- Work to do -
In the passage about the secret philosophy group in Lower Manhattan, what name did the members give to what they did?

We met two nights a week for discussions in loft spaces in Lower Manhattan. We were highly educated, skilled professionals living in the city and going about our lives, many of us with spouses (some involved, some not) and children (who had no involvement, thank God). We were successful business owners, money managers and investors, scientists, doctors, teachers, heiresses, artists, authors. Savvy people. None of us would have been caught dead in a cult, nor did any of us think we were in a cult, exactly. Most of us were recruited when we were going through trying times, hitting roadblocks in our lives, looking for community. A friend or acquaintance invited us to check out an exclusive group that, they said, was studying philosophical ideas; we told ourselves we were being open minded. 

We called what we did School. We studied, discussed, and tried to adhere to “the Work” or “Fourth Way” philosophy of G.I. Gurdjieff and P.D. Ouspensky. These were Russian mystics who pieced together Eastern and Western spiritual theories that were to be put into practice by students in their everyday lives. The theory of the Work was that with help of a teacher within a school setting, a student could achieve, through years of effort, a high level of self-awareness that would transform his or her life. We were not required to hand out leaflets in the subway or shave our head and sing Hare Krishna in Union Square. Quite the opposite. We were sworn to secrecy about the very existence of School, and that suited us just fine. 

I never told a soul about it until I left in January of 2013.

- Stored records -
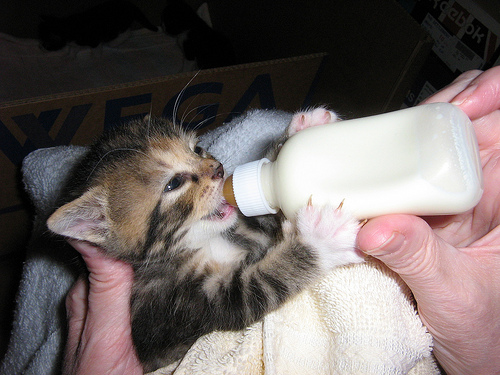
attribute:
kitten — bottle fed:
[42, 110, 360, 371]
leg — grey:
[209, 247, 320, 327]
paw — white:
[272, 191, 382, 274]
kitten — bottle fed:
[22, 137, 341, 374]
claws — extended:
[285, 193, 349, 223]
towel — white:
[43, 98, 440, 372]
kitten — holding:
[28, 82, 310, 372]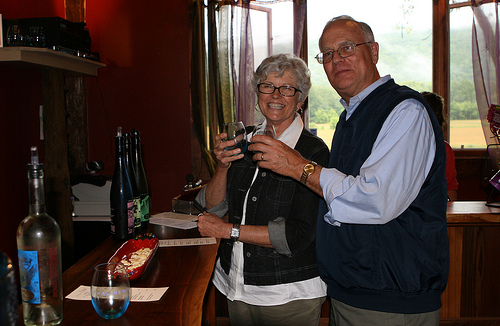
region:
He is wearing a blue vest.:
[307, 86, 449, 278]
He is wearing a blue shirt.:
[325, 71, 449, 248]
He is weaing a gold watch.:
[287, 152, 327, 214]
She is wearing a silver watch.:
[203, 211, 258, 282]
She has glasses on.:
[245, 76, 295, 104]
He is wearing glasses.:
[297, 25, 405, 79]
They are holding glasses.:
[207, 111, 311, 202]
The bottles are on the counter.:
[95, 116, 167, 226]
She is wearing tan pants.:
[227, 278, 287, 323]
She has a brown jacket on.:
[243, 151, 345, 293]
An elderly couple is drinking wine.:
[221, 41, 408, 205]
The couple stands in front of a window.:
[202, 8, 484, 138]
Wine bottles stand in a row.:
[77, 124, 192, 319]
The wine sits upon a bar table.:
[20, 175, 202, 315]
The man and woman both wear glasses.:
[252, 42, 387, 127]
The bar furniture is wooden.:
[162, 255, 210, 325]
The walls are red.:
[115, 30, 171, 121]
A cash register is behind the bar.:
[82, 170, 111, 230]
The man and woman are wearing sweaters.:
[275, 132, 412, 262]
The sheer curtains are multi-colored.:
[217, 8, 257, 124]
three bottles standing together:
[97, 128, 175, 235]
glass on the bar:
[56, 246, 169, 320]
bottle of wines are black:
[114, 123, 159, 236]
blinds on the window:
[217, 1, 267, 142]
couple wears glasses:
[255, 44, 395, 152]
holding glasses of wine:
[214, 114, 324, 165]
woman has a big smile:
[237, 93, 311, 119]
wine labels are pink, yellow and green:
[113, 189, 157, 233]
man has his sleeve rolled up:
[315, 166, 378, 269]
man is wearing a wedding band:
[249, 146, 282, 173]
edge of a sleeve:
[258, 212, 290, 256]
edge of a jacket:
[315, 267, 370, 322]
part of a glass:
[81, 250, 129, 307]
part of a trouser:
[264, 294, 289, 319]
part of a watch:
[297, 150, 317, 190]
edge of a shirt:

...

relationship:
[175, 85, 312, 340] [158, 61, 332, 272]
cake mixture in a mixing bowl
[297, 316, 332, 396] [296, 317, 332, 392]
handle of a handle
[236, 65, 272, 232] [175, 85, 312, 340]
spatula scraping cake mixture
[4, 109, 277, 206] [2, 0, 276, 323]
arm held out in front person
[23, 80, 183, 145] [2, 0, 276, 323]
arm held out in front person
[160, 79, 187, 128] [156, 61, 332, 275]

---

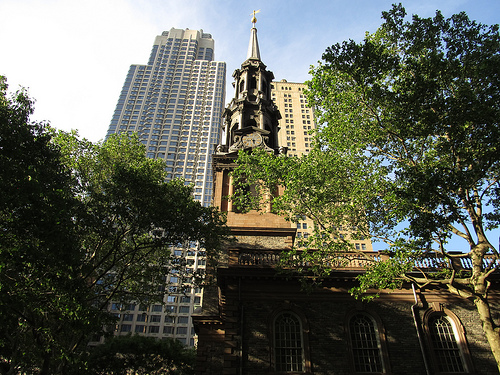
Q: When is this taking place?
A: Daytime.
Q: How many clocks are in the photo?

- Answer to the task -
They called it School.